We have some friends who leased an old country farmhouse. Surrounded by wheat fields, it was a quaint white house that had been built a quarter-mile off the road. The driveway from the road to the house was bounded by a long white fence. The driveway had never been paved or even graveled; it was really only a path, barely wide enough to accommodate a single car.
One particularly wet spring the mud on their driveway was so deep that our friends had to park their car by the road and walk in the grass along the fence the distance to their house. Summer finally brought drier weather, and the path to their house became hard and firm again. The deep ruts made in the mud were also rigid and hardened.
When we were planning to visit her, my friend’s instructions to us were, “The path to the house is dry, but be careful not to allow your wheels to slip into the ruts; you won’t be able to steer your car and will end up stuck, dragging the bottom of your car over the mound in the middle of the path.” She wasn’t exaggerating. It required careful attention and strength to keep the wheels from following the ruts cut deep into the path. Now whenever I think about being in a rut, I visualize myself struggling to control the steering wheel, trying to guide my car up the path to my friend’s house.

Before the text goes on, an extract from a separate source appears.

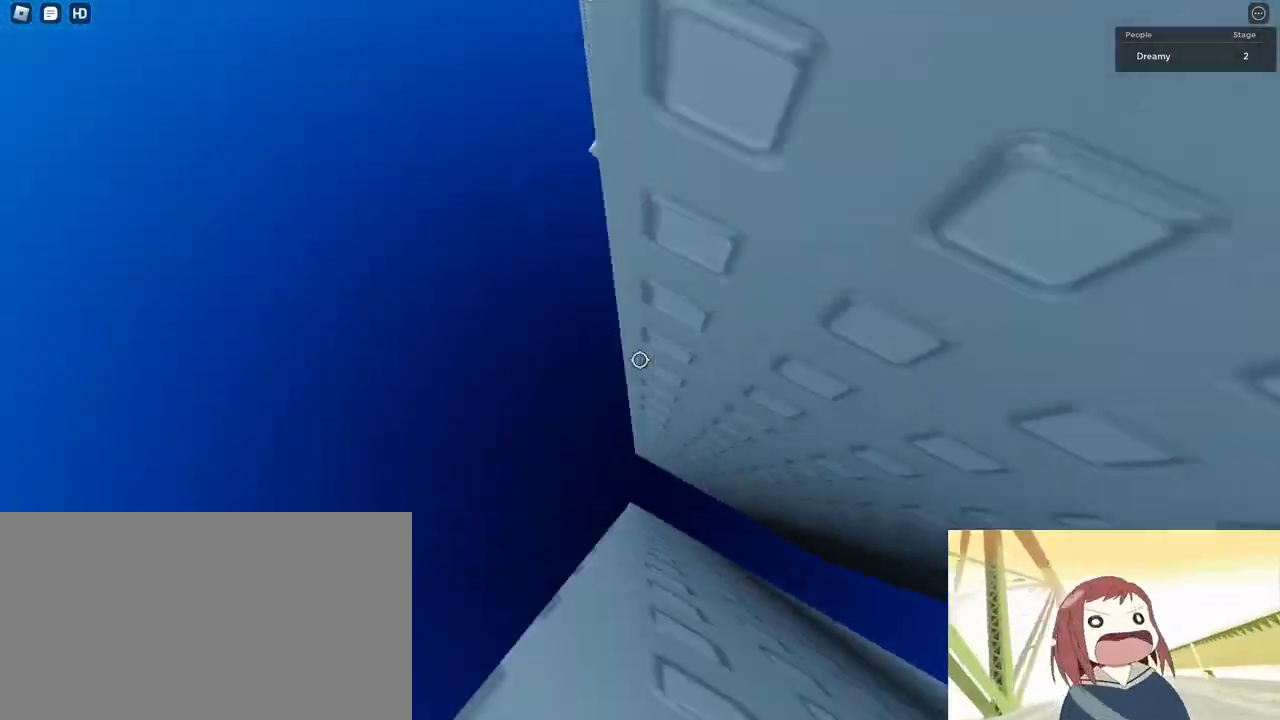
{"keys": ["d", "space", "w"], "mouse": ["right"], "events": [[200, "w", "down"], [367, "shift", "down"], [483, "shift", "up"]]}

What are the ruts you easily slide into concerning the education of your children? Are there grooves or tracks which have been laid by our culture, or even by your own experience, that have become deep ruts, which force you to go in a different direction and stop you from reaching your goals and desires for your children? How can you remain intentional about the education of your children?

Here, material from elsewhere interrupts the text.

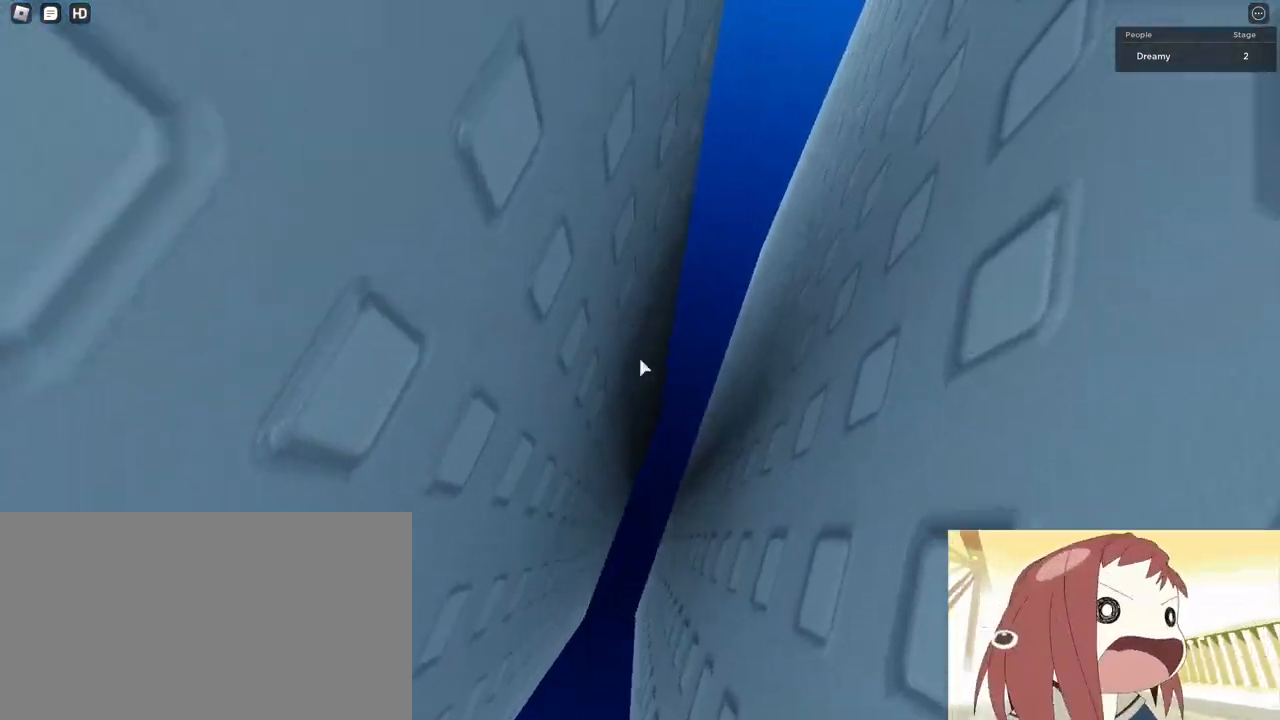
{"keys": ["d", "space", "w"], "mouse": ["right"], "events": []}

A realistic, objective analysis of how you are doing education will help you avoid ruts that slow you down and sabotage learning for your children. The following questions are designed to help you remain intentional about the direction of your homeschooling. It is wise to periodically reconsider and reevaluate why you do what you do during school time.
- Does your routine encourage vitality or has it become lifeless and boring to the children? Are you just going through the motions of school time in order to get things done?
Routines are healthy for children. Within those routines, however, seek to keep meaning and interest, purpose and wonder alive during lesson times. Plan something unexpected. Even a small surprise, planned with intent and purpose, can transform a mundane day. Ask yourself, “Is there a sense of awe today?”
- Do you require your child to spend the majority of school time sitting at a desk? Sitting for long periods is especially detrimental for young children, though moving around and actively learning is necessary for everyone.
Ask yourself, “Am I arranging time for changes in brain function and for brain breaks?”
- Are your children studying to finish the book or assignment in lieu of reading and studying to learn?
There is a difference. Finishing assignments is a good thing, but not if learning and understanding are not the goals. Ask yourself, “Does my child understand?” If you discern that he does not fully understand, slow down or back up to the point where he shows mastery. Then creatively continue from that place with understanding as your goal.
- Are you constantly pushing to keep a child from falling behind?
Help your child thrive by finding the balance of challenge and appropriate support for him. Ask yourself, “Is my child confident of my support and motivated when I challenge him?” Keep support and challenge on the forefront of your mind as you assess what your child has accomplished and plan for his continued studies. Don’t box him in, and be willing to explore new approaches to learning.
- Is school time centered only on academics? Or on the other hand, are academics consistently put aside because of character issues?
Neither extreme is healthy. Ask yourself, “Am I educating the whole person?”Consider:
body – developing habits to promote health and physical fitness
soul – building habits of mind (intellect), will (ability to choose well), and emotions
spirit – pointing your child to the love of God and relationship with Him through Christ.
Let these evaluation questions be your guide as you direct your child to success in learning and in growth. Then take action to avoid the ruts!